START Records

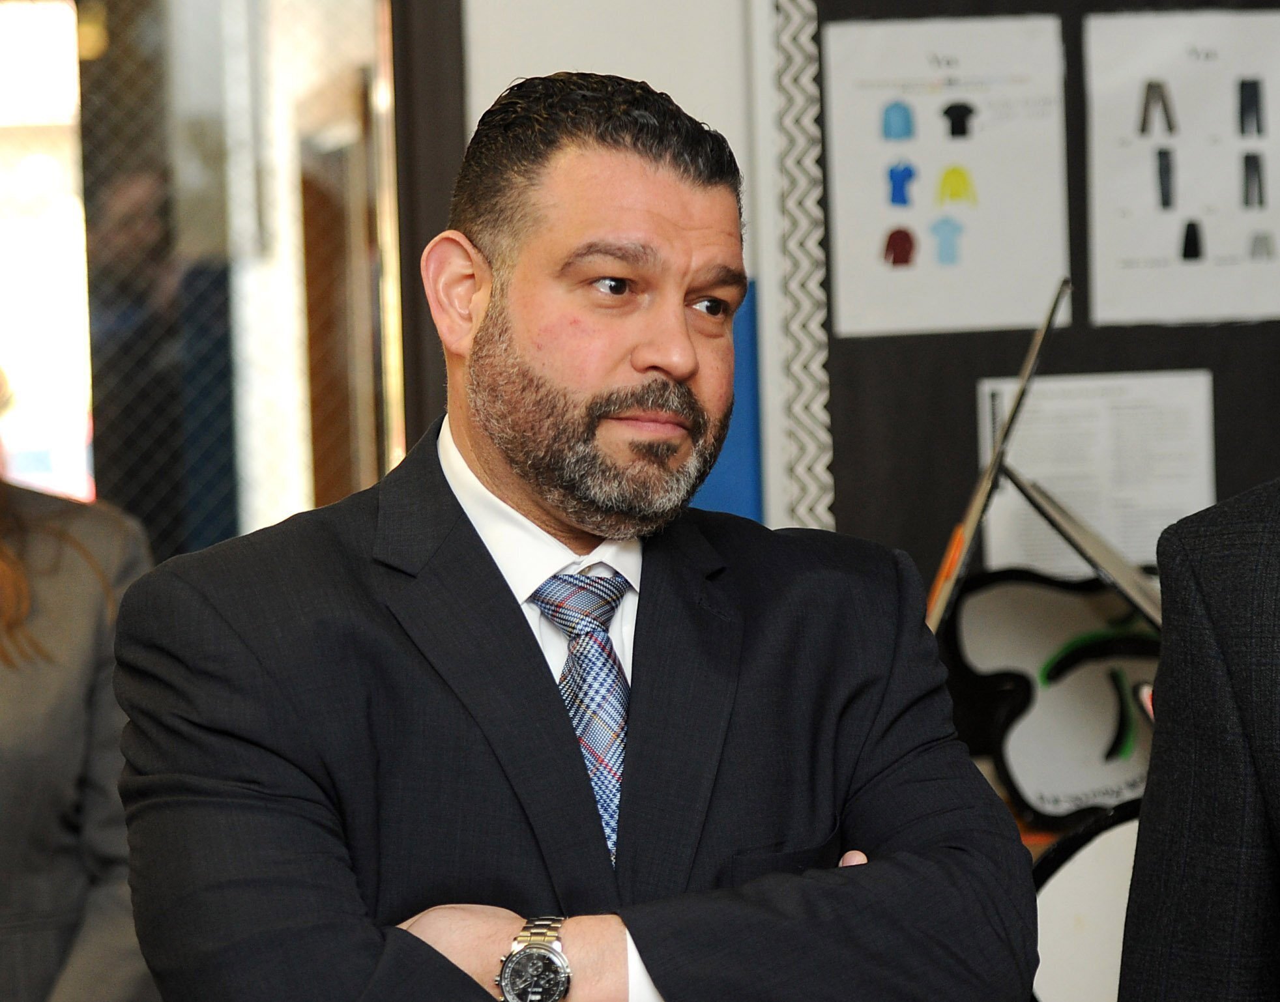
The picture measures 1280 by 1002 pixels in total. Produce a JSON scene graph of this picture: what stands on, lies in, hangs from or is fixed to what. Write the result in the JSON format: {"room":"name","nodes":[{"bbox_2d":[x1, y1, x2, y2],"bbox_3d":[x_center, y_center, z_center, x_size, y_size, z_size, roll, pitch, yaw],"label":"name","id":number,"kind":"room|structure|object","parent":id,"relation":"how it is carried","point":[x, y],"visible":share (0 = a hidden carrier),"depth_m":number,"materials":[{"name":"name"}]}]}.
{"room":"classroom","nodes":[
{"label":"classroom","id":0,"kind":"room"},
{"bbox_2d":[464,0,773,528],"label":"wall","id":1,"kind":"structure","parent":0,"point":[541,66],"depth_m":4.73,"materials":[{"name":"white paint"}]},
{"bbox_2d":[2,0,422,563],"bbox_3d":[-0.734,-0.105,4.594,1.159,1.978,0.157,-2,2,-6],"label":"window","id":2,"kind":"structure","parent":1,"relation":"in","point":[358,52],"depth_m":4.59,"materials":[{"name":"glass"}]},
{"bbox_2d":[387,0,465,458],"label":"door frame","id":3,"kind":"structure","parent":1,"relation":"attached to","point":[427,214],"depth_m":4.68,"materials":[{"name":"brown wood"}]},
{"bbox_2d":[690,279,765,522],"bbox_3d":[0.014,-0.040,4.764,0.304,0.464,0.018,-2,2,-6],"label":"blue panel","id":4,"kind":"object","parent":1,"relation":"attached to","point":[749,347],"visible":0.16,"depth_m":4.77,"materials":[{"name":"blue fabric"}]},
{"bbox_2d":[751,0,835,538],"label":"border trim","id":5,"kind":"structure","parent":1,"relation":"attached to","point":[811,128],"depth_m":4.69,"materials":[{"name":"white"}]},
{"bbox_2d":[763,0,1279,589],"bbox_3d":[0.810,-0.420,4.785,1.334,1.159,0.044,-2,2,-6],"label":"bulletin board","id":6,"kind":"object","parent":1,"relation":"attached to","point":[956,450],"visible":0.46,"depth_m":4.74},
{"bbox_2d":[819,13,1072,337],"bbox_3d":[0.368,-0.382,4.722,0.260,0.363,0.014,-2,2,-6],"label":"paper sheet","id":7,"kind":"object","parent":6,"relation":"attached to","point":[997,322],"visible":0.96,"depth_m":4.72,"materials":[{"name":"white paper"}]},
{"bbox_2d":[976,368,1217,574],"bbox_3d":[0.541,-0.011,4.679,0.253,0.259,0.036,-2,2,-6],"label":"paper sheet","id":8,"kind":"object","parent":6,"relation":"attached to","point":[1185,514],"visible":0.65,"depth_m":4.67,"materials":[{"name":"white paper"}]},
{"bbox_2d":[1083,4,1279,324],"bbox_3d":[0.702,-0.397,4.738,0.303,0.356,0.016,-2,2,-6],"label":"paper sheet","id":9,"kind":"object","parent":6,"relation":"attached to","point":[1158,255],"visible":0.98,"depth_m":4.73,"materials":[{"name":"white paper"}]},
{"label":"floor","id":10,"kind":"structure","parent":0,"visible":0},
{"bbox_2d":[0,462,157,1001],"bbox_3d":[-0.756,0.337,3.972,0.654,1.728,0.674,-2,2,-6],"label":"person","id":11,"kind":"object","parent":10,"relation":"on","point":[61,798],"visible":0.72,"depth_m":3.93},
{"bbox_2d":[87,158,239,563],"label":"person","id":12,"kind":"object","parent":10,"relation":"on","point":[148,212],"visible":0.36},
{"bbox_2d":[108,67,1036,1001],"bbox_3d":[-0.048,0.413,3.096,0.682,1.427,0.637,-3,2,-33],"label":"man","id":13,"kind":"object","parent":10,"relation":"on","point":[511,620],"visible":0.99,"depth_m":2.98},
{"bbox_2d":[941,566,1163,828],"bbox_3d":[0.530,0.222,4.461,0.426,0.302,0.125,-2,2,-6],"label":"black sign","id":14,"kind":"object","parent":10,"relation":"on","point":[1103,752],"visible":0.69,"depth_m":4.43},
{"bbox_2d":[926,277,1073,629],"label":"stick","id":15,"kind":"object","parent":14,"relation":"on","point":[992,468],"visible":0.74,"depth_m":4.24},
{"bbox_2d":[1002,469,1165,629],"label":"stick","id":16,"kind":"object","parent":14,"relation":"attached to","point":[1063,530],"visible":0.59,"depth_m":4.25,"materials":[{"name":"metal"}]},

END Records

(What the task asks): Repeat the records above exactly, without pictures.

(Exercise solution):
The picture measures 1280 by 1002 pixels in total. Produce a JSON scene graph of this picture: what stands on, lies in, hangs from or is fixed to what. Write the result in the JSON format: {"room":"name","nodes":[{"bbox_2d":[x1, y1, x2, y2],"bbox_3d":[x_center, y_center, z_center, x_size, y_size, z_size, roll, pitch, yaw],"label":"name","id":number,"kind":"room|structure|object","parent":id,"relation":"how it is carried","point":[x, y],"visible":share (0 = a hidden carrier),"depth_m":number,"materials":[{"name":"name"}]}]}.
{"room":"classroom","nodes":[
{"label":"classroom","id":0,"kind":"room"},
{"bbox_2d":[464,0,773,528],"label":"wall","id":1,"kind":"structure","parent":0,"point":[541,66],"depth_m":4.73,"materials":[{"name":"white paint"}]},
{"bbox_2d":[2,0,422,563],"bbox_3d":[-0.734,-0.105,4.594,1.159,1.978,0.157,-2,2,-6],"label":"window","id":2,"kind":"structure","parent":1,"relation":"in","point":[358,52],"depth_m":4.59,"materials":[{"name":"glass"}]},
{"bbox_2d":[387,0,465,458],"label":"door frame","id":3,"kind":"structure","parent":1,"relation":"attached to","point":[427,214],"depth_m":4.68,"materials":[{"name":"brown wood"}]},
{"bbox_2d":[690,279,765,522],"bbox_3d":[0.014,-0.040,4.764,0.304,0.464,0.018,-2,2,-6],"label":"blue panel","id":4,"kind":"object","parent":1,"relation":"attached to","point":[749,347],"visible":0.16,"depth_m":4.77,"materials":[{"name":"blue fabric"}]},
{"bbox_2d":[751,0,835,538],"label":"border trim","id":5,"kind":"structure","parent":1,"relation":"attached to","point":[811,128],"depth_m":4.69,"materials":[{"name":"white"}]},
{"bbox_2d":[763,0,1279,589],"bbox_3d":[0.810,-0.420,4.785,1.334,1.159,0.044,-2,2,-6],"label":"bulletin board","id":6,"kind":"object","parent":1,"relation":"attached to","point":[956,450],"visible":0.46,"depth_m":4.74},
{"bbox_2d":[819,13,1072,337],"bbox_3d":[0.368,-0.382,4.722,0.260,0.363,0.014,-2,2,-6],"label":"paper sheet","id":7,"kind":"object","parent":6,"relation":"attached to","point":[997,322],"visible":0.96,"depth_m":4.72,"materials":[{"name":"white paper"}]},
{"bbox_2d":[976,368,1217,574],"bbox_3d":[0.541,-0.011,4.679,0.253,0.259,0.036,-2,2,-6],"label":"paper sheet","id":8,"kind":"object","parent":6,"relation":"attached to","point":[1185,514],"visible":0.65,"depth_m":4.67,"materials":[{"name":"white paper"}]},
{"bbox_2d":[1083,4,1279,324],"bbox_3d":[0.702,-0.397,4.738,0.303,0.356,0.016,-2,2,-6],"label":"paper sheet","id":9,"kind":"object","parent":6,"relation":"attached to","point":[1158,255],"visible":0.98,"depth_m":4.73,"materials":[{"name":"white paper"}]},
{"label":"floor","id":10,"kind":"structure","parent":0,"visible":0},
{"bbox_2d":[0,462,157,1001],"bbox_3d":[-0.756,0.337,3.972,0.654,1.728,0.674,-2,2,-6],"label":"person","id":11,"kind":"object","parent":10,"relation":"on","point":[61,798],"visible":0.72,"depth_m":3.93},
{"bbox_2d":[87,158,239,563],"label":"person","id":12,"kind":"object","parent":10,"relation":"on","point":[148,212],"visible":0.36},
{"bbox_2d":[108,67,1036,1001],"bbox_3d":[-0.048,0.413,3.096,0.682,1.427,0.637,-3,2,-33],"label":"man","id":13,"kind":"object","parent":10,"relation":"on","point":[511,620],"visible":0.99,"depth_m":2.98},
{"bbox_2d":[941,566,1163,828],"bbox_3d":[0.530,0.222,4.461,0.426,0.302,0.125,-2,2,-6],"label":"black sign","id":14,"kind":"object","parent":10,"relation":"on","point":[1103,752],"visible":0.69,"depth_m":4.43},
{"bbox_2d":[926,277,1073,629],"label":"stick","id":15,"kind":"object","parent":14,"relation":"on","point":[992,468],"visible":0.74,"depth_m":4.24},
{"bbox_2d":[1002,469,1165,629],"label":"stick","id":16,"kind":"object","parent":14,"relation":"attached to","point":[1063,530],"visible":0.59,"depth_m":4.25,"materials":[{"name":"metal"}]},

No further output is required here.